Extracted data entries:
--------------------------------------------------

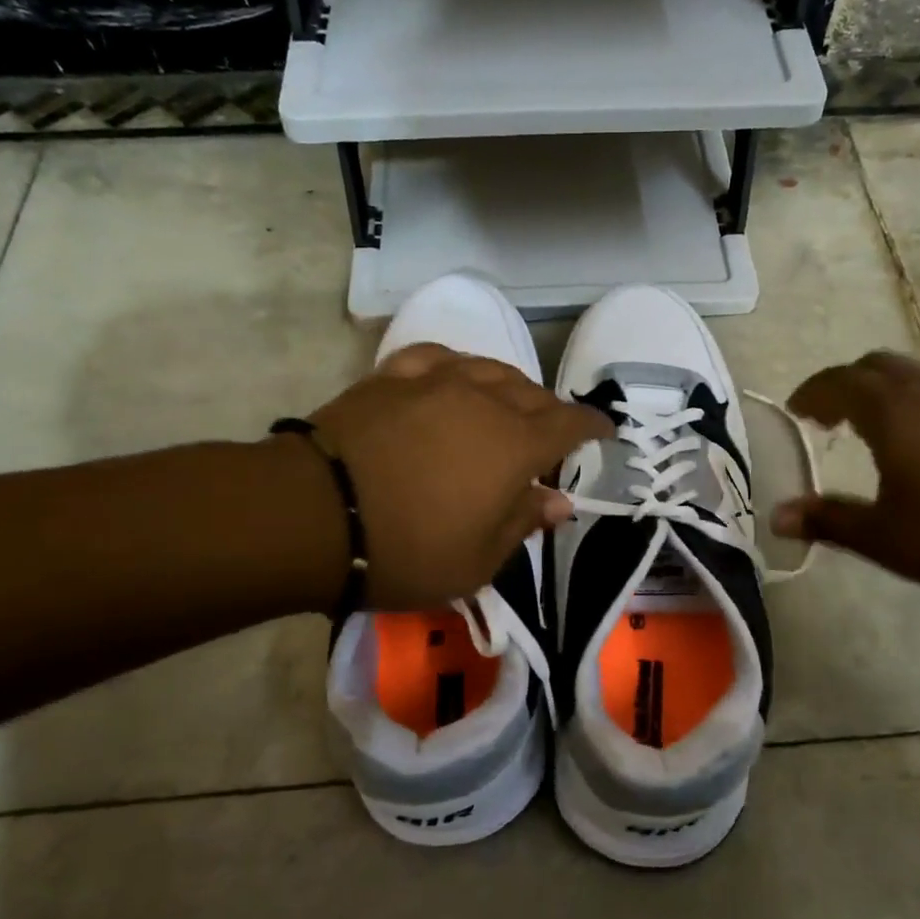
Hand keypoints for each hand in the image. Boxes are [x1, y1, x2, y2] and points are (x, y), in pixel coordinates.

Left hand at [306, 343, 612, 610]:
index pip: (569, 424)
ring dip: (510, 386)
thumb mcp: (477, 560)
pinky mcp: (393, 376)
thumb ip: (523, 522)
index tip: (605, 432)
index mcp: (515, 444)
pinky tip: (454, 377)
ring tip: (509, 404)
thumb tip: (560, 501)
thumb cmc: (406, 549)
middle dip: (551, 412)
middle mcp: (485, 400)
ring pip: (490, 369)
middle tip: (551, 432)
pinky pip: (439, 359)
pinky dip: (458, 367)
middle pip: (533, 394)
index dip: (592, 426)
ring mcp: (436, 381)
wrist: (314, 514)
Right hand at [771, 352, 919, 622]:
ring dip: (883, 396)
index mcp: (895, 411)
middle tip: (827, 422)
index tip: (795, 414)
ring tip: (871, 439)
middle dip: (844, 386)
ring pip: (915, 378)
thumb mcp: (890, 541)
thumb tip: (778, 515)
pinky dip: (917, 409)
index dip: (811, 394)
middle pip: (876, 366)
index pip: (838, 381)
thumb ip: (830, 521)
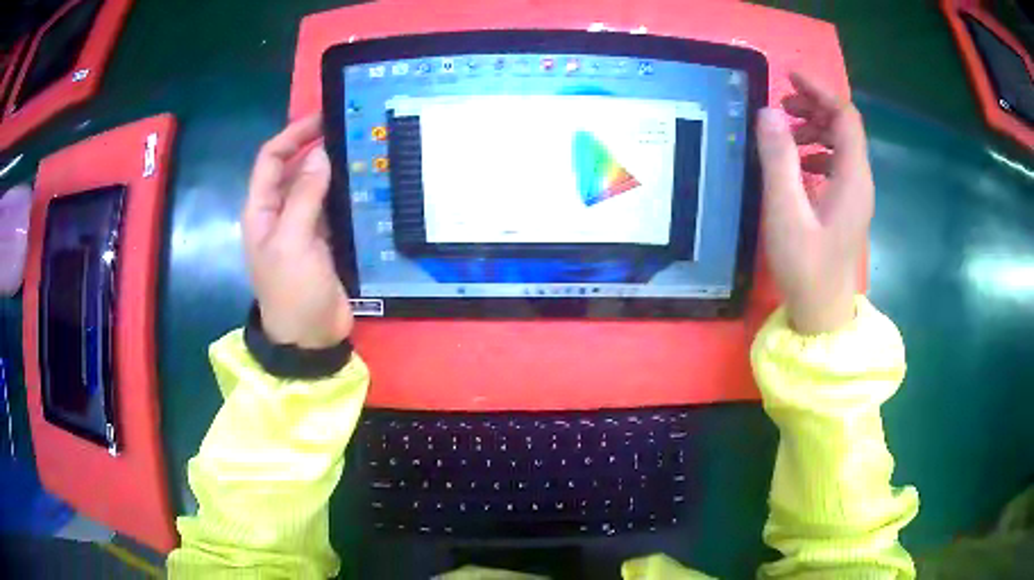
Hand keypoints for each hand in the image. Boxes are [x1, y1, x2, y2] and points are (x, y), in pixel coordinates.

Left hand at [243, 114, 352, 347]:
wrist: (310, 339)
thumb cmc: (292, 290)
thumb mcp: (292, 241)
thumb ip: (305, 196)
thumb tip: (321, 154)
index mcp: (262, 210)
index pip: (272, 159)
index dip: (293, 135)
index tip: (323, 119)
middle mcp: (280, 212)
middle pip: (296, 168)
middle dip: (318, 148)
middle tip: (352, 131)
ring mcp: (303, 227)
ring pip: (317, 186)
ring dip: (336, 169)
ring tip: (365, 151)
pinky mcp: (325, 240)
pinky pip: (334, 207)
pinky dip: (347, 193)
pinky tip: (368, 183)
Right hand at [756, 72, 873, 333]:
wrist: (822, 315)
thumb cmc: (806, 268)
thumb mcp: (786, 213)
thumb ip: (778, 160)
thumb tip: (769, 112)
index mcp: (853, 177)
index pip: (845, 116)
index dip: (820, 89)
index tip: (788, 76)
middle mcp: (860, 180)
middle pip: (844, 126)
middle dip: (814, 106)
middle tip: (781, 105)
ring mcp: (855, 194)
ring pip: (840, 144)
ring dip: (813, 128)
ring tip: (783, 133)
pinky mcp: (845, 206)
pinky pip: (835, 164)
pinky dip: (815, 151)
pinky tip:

--------------------------------------------------

■ PROBLEM TO WORK ON
Exactly and only the lines from the line containing "ring pip: (840, 144)" through the last line of the entries should be copied, both ends included.

■ TASK ANSWER
ring pip: (840, 144)
ring dip: (813, 128)
ring tip: (783, 133)
pinky mcp: (845, 206)
pinky pip: (835, 164)
pinky dip: (815, 151)
pinky tip:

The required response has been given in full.